■ Exercise directions ■
Take the whole listing and reproduce it exactly, pictures excepted.
------ Records for processing ------
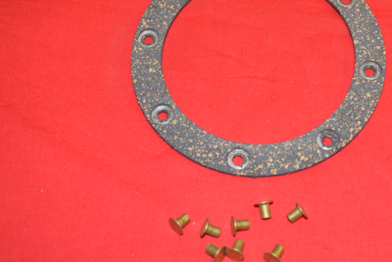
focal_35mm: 60
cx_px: 276
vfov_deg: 22.7
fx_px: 652
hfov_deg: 33.0
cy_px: 126
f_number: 5
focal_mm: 23
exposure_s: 1/125
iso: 800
------
■ Answer space ■
focal_35mm: 60
cx_px: 276
vfov_deg: 22.7
fx_px: 652
hfov_deg: 33.0
cy_px: 126
f_number: 5
focal_mm: 23
exposure_s: 1/125
iso: 800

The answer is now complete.